A primeira leitura é generosa e tem o mérito de explicar a longevidade do documento. Poucas constituições democráticas chegaram aos cinquenta anos sem ter sido substituídas. A segunda leitura é mais incómoda mas tem um mérito diferente: obriga a perguntar qual é, afinal, o programa da Constituição portuguesa em 2026. A transição para o socialismo foi retirada do articulado em 1989. A economia de mercado é admitida. A integração europeia é vinculativa. O Conselho da Revolução foi extinto em 1982. Em que sentido continua esta a ser a Constituição de 1976?
Continua, em parte, porque foi feita com vocação de durar. O desenho institucional é o mesmo desde o início: semipresidencialismo, parlamento unicameral, Tribunal Constitucional, Provedor de Justiça, regiões autónomas, autarquias. Os direitos fundamentais que enuncia também são em larga medida os mesmos, alargados em algumas matérias, intocados na maioria. E o seu núcleo material identificado pelo artigo 288.º como limites materiais de revisão, a independência nacional, a forma republicana de governo, a separação entre Igrejas e Estado, os direitos, liberdades e garantias dos cidadãos, a separação e interdependência dos órgãos de soberania, a fiscalização da constitucionalidade, é em larga medida o que a Assembleia Constituinte definiu.
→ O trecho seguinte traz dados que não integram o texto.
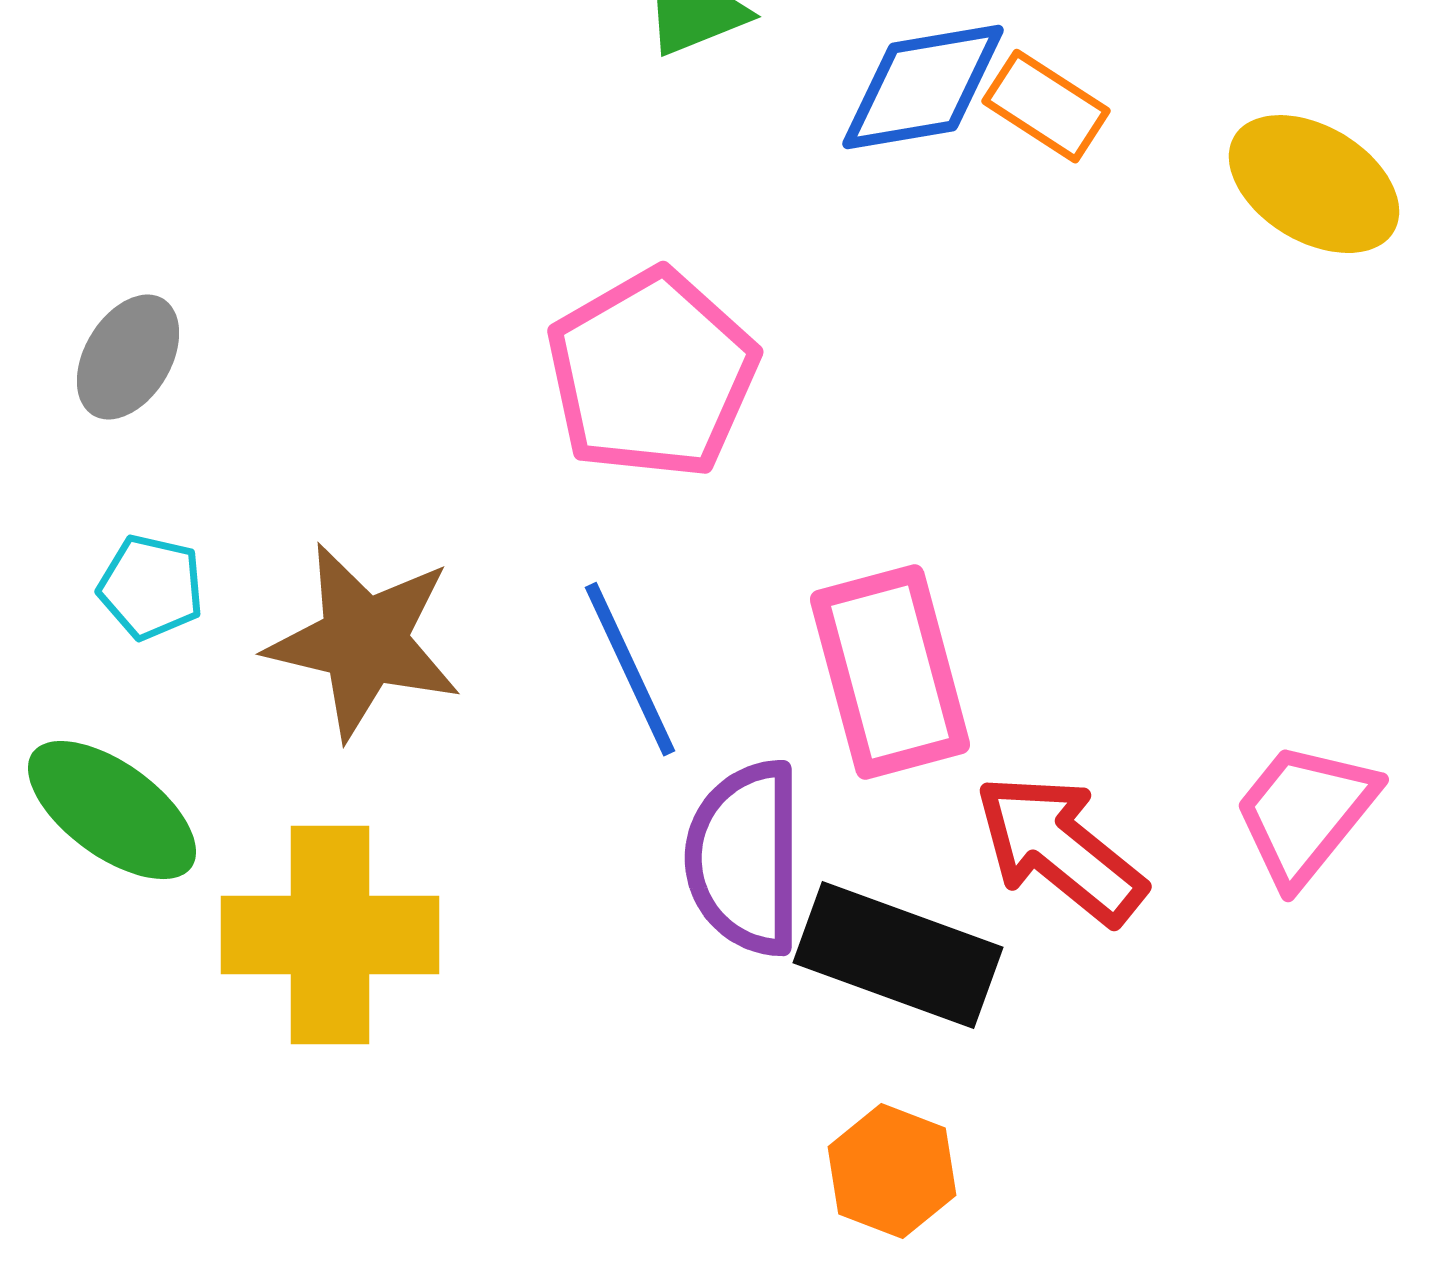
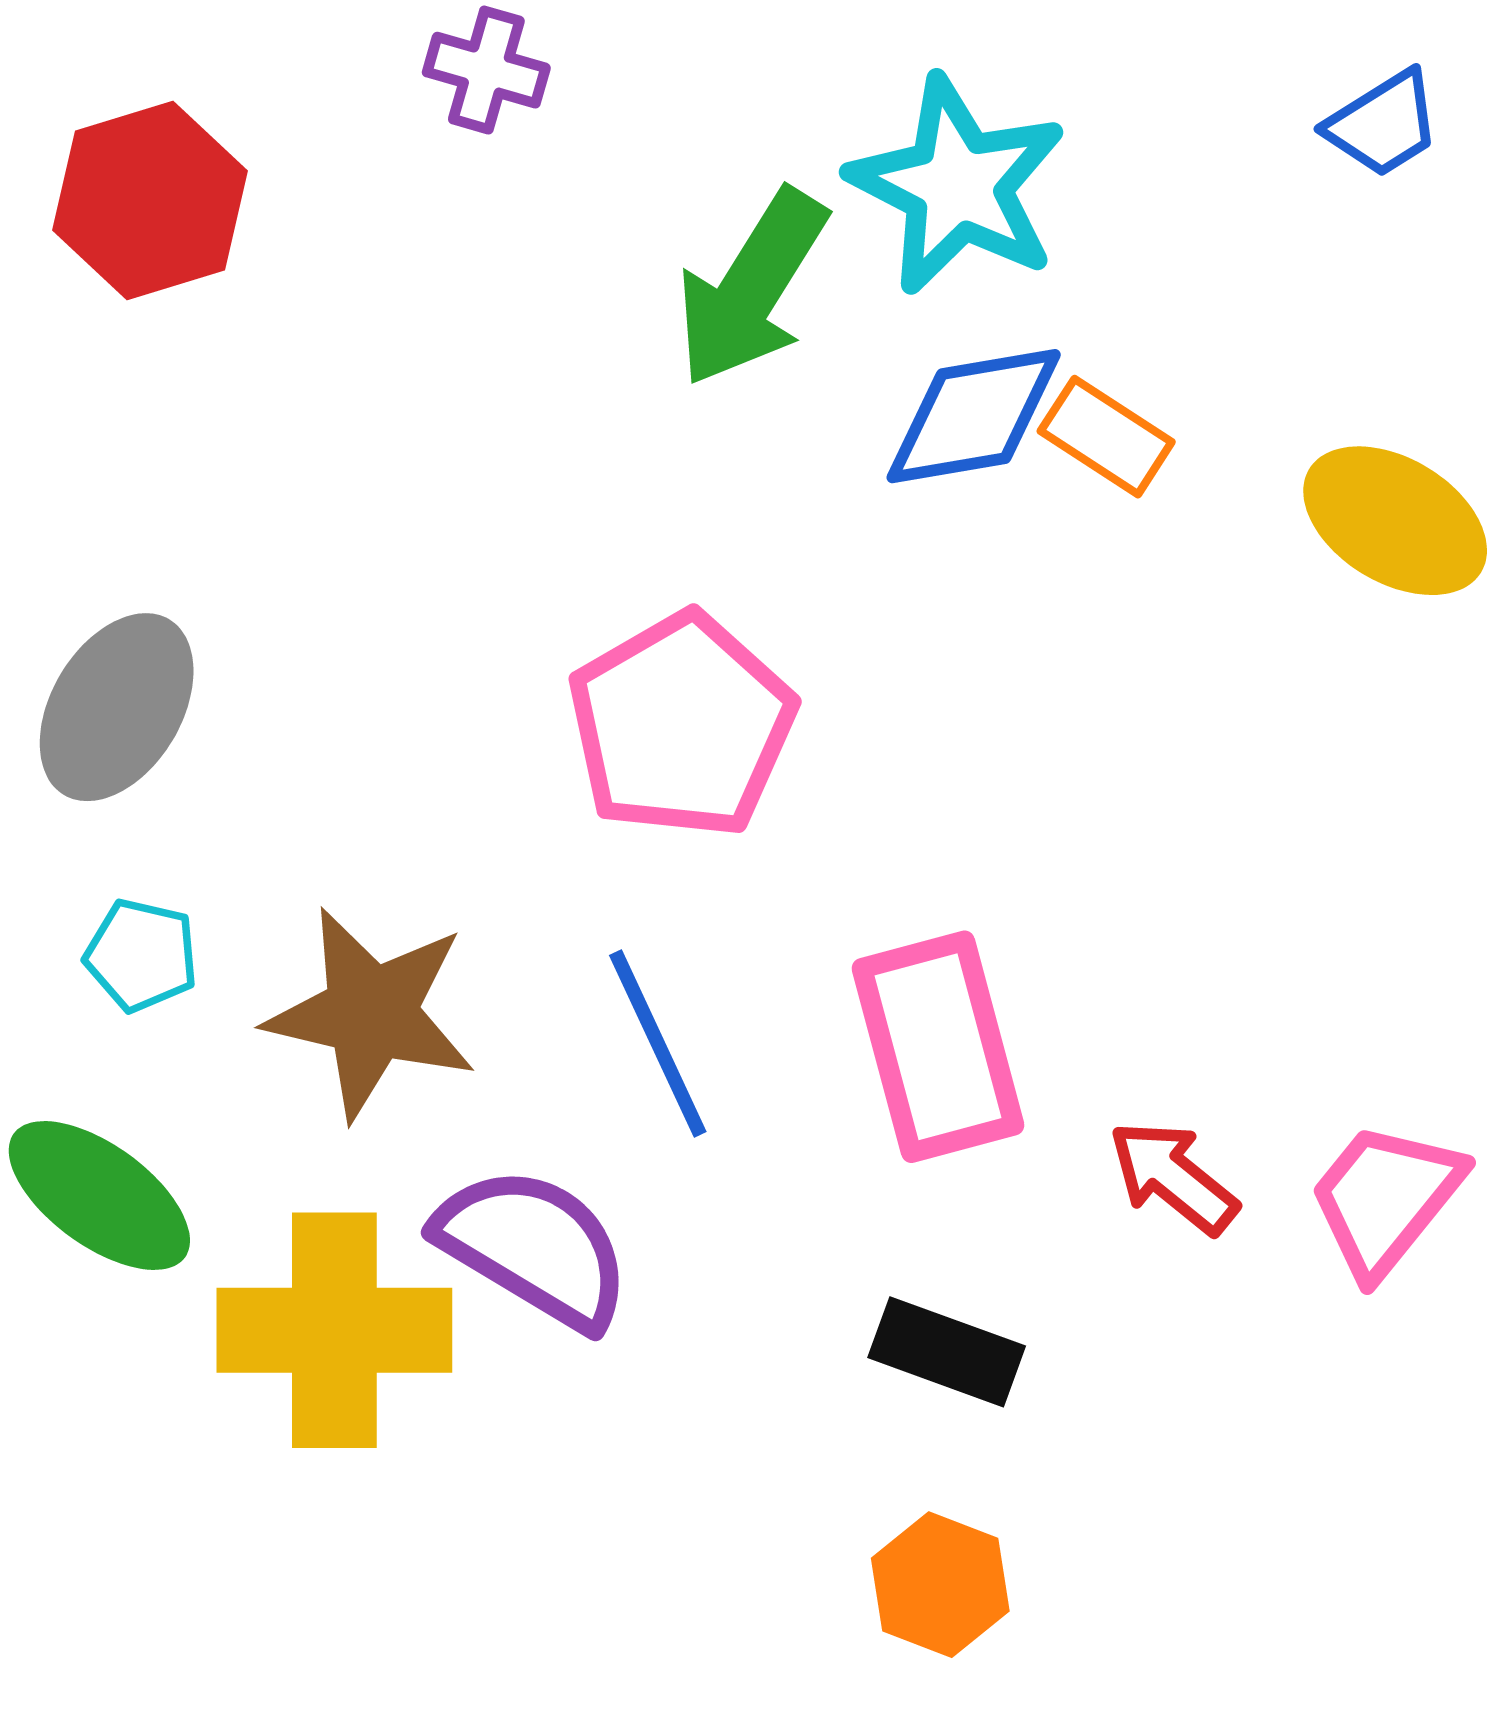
gray ellipse: (128, 357) -> (117, 707), size x1.4
red arrow: (1060, 849) -> (1173, 1177), moved, size x0.7
purple semicircle: (745, 858) -> (534, 1247), moved, turned 121
black rectangle: (898, 955) -> (947, 1352), size x0.7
Mas continua também por inércia. Mexer numa Constituição com 32 mil palavras é uma operação que exige maioria parlamentar de dois terços que tem sido inalcançável fora dos momentos em que houve consenso bipartidário entre PS e PSD. A oitava revisão tentada em 2010 caducou. Não tem havido oitava revisão desde então. O constitucionalismo português está numa pausa longa, e essa pausa é também uma forma de equilíbrio.
A versão atual da Constituição da República Portuguesa abre com a sentença de 1976 sobre o regime fascista derrubado pelo Movimento das Forças Armadas. No artigo 1.º, define Portugal como República “empenhada na construção de uma sociedade livre, justa e solidária”, uma fórmula vaga onde já cabe quase qualquer programa político. Entre essas duas linhas, há cinquenta anos de reescrita parcial, sete revisões aprovadas, uma falhada, e uma democracia que aprendeu a viver com um texto fundador que foi mudando por dentro sem nunca admitir tê-lo feito.